A Call for a Grass Roots Genomics Movement

Dicer and Familial Lung Cancer

The recent report in Science that mutations in the Dicer gene underlie Familial Pleuropulmonary Blastoma has all the hallmarks of a classic scientific discovery. Perseverance, dedication, compassion and brilliant scientific insight combined to yield a spectacular advance in cancer genetics. Dicer is an enzyme that is essential to the expression of a new class of non-coding genes called microRNAs. These microRNAs are powerful pleotropic effectors capable of dramatically altering the growth and differentiation of human cells. The authors show that mutations in the Dicer gene lead to this pediatric lung cancer. Thus, this is another remarkable example of the burgeoning linkage between the new biology of the non-coding human genome and disease. Indeed, one suspects that mutations in Dicer may well be associated with other more common human cancers.

The Need for a Grass Roots Genomics Movement
However, one begins to suspect that, in the future, such advances will only be made by a “ grassroots genomics movement”. It is a sad fact that many families, like the one in the study published in Science, suffer in silence from the tragically predictable consequences of their hereditary disease. Unfortunately, in general, such families remain unknown to the general biomedical research community. Firstly this is an information problem. Unless, the family represents an index case, their history is unlikely to be described in the literature. Secondly, it is because the major funding agencies believe that the study of rare disease will not have a significant impact on human health. Indeed, most federal research grant applicants assert the significance of the proposed studies by indicating the prevalence of the disease. Compounding this problem is the reluctance of most research grant applicants to propose to do truly innovative research. This problem has been recently discussed in an excellent article in the NY Sunday Times. Perhaps the time has come for a “grass roots” family based genomics movement. Much of the personalized genome discussion has focused on the DNA sequence of an individual. Now is the time to focus on genomic studies of families. With the dramatic decrease in the cost of whole genome sequencing, families with hereditary disease can now take the initiative and sequence their genomes. The alternative is to painfully wait until their hereditary disease attracts the attention of biomedical research.
This movement should not be confined to families with rare hereditary disease. The factors that regulate the penetrance of mutations in genes that are already known to underlie common genetic diseases (for example the BRCA1 gene and cancer) are far from clear. Family initiated sequence analysis studies may identify such factors and thereby refine the diagnosis.

Can it be done?
Some might say that this might be a difficult agenda. Indeed, the sequencing of the first human genome required the talents of a generation of the finest molecular biologists and considerable federal funding. However, many of the barriers have now been broken. Collection of DNA no longer requires a skilled phlebotomist and can be achieved by a simple cheek swab. The family will not need to operate or bear the cost of running a research lab. There are now several genomic sequence vendors who provide a sequencing service for around $20,000 per sample and an insight into the relevance of any sequence variants.
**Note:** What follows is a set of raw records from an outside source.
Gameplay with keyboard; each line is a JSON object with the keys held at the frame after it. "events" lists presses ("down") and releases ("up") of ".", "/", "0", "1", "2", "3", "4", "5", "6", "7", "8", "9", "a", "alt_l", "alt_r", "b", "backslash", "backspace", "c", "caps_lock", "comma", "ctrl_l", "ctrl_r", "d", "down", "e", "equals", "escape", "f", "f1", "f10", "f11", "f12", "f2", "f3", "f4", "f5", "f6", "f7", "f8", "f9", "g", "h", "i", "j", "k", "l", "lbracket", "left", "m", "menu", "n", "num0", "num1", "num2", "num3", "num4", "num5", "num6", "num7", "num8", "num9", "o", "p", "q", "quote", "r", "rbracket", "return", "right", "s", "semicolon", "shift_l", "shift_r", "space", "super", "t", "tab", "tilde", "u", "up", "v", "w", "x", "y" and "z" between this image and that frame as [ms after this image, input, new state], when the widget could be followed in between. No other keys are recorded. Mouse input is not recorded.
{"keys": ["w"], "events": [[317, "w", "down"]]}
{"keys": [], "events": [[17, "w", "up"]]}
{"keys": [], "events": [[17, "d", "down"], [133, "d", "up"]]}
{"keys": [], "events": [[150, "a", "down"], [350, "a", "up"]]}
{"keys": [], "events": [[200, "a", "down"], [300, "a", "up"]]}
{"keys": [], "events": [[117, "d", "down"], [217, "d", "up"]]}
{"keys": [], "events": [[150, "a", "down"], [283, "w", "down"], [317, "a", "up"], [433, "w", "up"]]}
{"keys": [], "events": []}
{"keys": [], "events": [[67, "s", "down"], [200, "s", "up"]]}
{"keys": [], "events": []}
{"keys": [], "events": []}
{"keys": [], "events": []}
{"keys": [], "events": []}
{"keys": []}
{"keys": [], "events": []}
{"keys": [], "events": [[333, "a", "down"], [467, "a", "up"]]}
The cost of sequencing 20 family members (including those affected and unaffected) is therefore much less than a typical R01 federal research grant. Families could form an “institute without walls” and directly apply for federal research grants. Their ability to provide a hereditary disease database might provide compelling preliminary data. As is typical of many grant applications, the collaboration with an established medical geneticist will provide both skills in grant preparation and in the interpretation of the sequence data.

It’s good science
Although it may be difficult at present to interpret the genome of an individual, the presence of a putative disease variant within a family should be much more readily tractable. It is important to point out that successful gene identification studies on families typically require a much smaller N than that required for GWAS studies on more heterogeneous populations. It is very likely that the identification of disease variants will garner the interest of experts in the biology of that gene and accelerate the development of therapeutic agents.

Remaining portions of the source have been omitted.